A coupled continuum-discrete fluid-particle model for granular soil liquefaction

Saturated granular soils consist of mixtures of mineral particles, forming a porous matrix, and fluid (usually water) filling the pores. These soils exhibit a broad range of response patterns depending on confining pressure, level of deformation and pore fluid pressures. Large pore fluid pressures, typically caused in the field by either static groundwater condition or vibrations due to earthquakes, lead to stiffness degradation and possibly liquefaction. Liquefied soils are marked by a transition from a solid condition to a state with at least some fluid-like properties and characteristics.

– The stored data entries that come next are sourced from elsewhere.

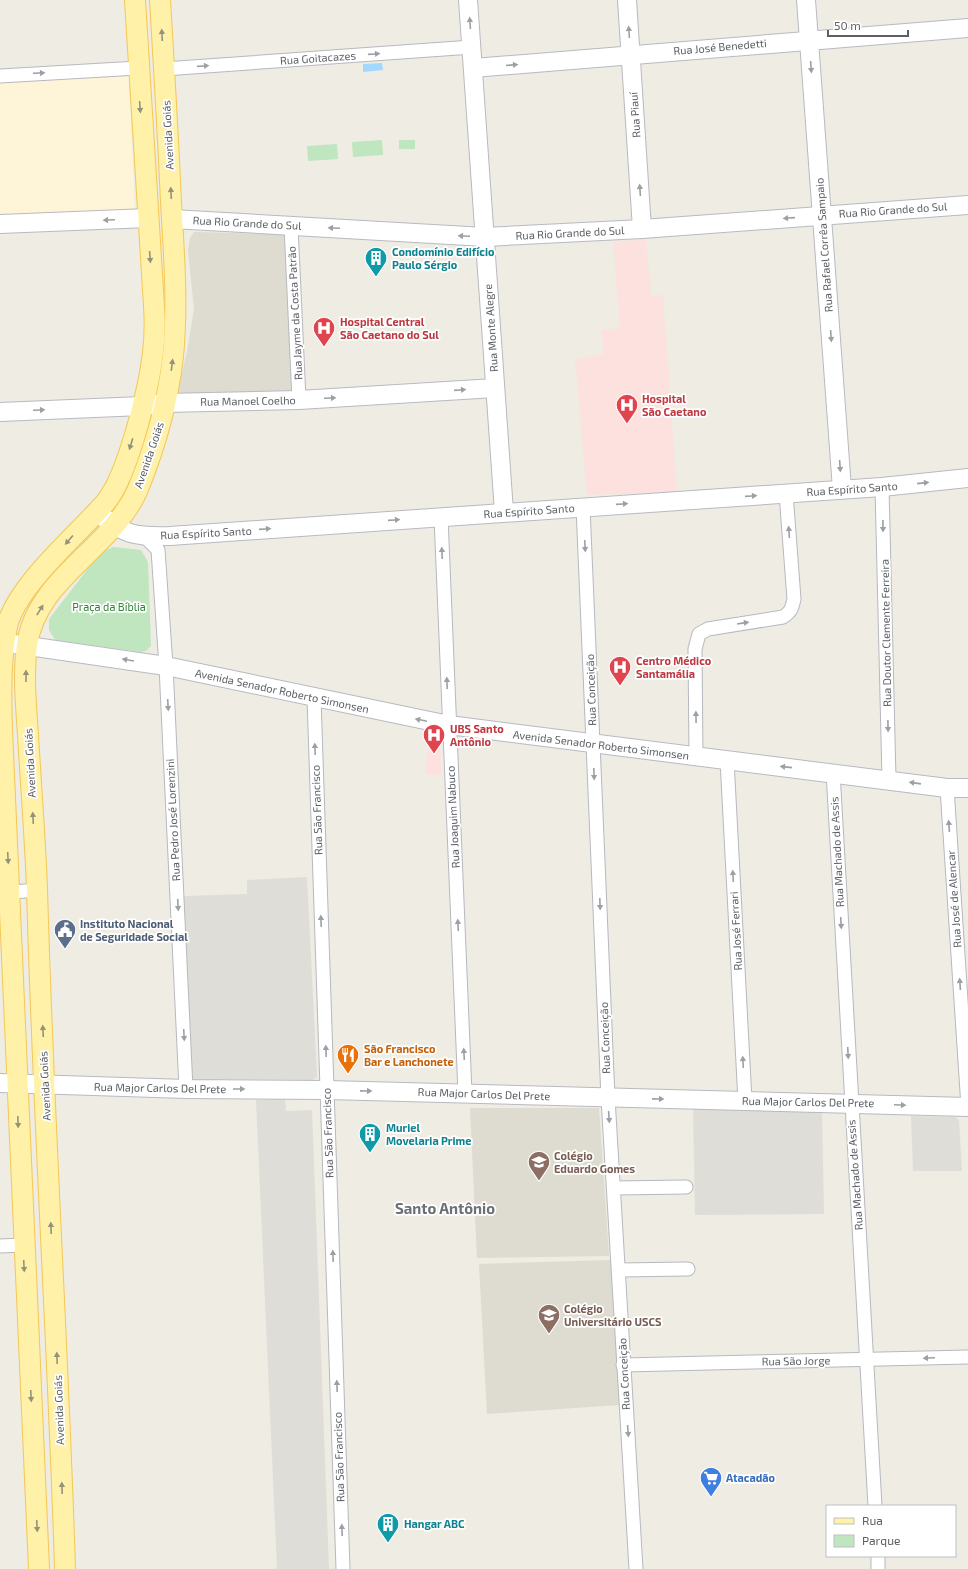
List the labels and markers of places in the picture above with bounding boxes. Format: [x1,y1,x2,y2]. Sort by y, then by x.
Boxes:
building icon: Condomínio Edifício Paulo Sérgio [363,245,389,278]
place label: Condomínio Edifício Paulo Sérgio [392,245,495,271]
hospital icon: Hospital Central São Caetano do Sul [311,315,337,348]
place label: Hospital Central São Caetano do Sul [340,315,439,341]
hospital icon: Hospital São Caetano [614,392,640,425]
place label: Hospital São Caetano [642,392,707,418]
hospital icon: Centro Médico Santamália [607,654,633,687]
place label: Centro Médico Santamália [636,654,712,680]
hospital icon: UBS Santo Antônio [421,722,447,755]
place label: UBS Santo Antônio [450,722,504,748]
public building icon: Instituto Nacional de Seguridade Social [52,917,78,950]
place label: Instituto Nacional de Seguridade Social [80,917,188,943]
restaurant icon: São Francisco Bar e Lanchonete [335,1042,361,1075]
place label: São Francisco Bar e Lanchonete [364,1042,454,1068]
building icon: Muriel Movelaria Prime [357,1121,383,1154]
place label: Muriel Movelaria Prime [386,1121,471,1147]
school or university icon: Colégio Eduardo Gomes [526,1149,552,1182]
place label: Colégio Eduardo Gomes [554,1149,635,1175]
school or university icon: Colégio Universitário USCS [536,1302,562,1335]
place label: Colégio Universitário USCS [564,1302,662,1328]
supermarket icon: Atacadão [698,1465,724,1498]
place label: Atacadão [726,1471,776,1484]
building icon: Hangar ABC [375,1511,401,1544]
place label: Hangar ABC [404,1517,465,1530]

The mechanisms of this transition as well as the characteristics of liquefied soils are still not fully understood, especially at the micro-mechanical level. A continuum-discrete hydromechanical model was utilized in this study to analyze the coupled meso-scale pore fluid flow and micro-scale solid phase deformation of saturated granular soils. The fluid motion was idealized using averaged Navier-Stokes equations, and the discrete element method was employed to model the solid particles. The fluid-particle interactions were provided by established semi-empirical relationships. The proposed approach was validated using published experimental results of pore fluid seepage induced by hydraulic gradients through the skeleton of granular soils. Numerical simulations were conducted to analyze the impact of critical and over-critical upward pore water flow on three-dimensional sandy soil deposits within rigid containers of various heights. The conducted simulations provided valuable information on a number of salient micro-scale mechanisms of granular media liquefaction under quicksand conditions. Computer simulations were also performed to assess the liquefaction of granular deposits due to a dynamic earthquake-type base excitation. Periodic boundaries and a high gravity field were used in order to reduce the number of particles, required to achieve a realistic simulation, to a computationally manageable size. These simulations confirmed the macroscopic aspects of liquefaction as observed in experimental physical modeling and case histories of granular soil liquefaction and provided a valuable insight into the microscopic characteristics of soil liquefaction. The proposed hydromechanical model was shown to be an effective tool to investigate the response mechanisms of saturated granular soils when subjected to extreme loading conditions.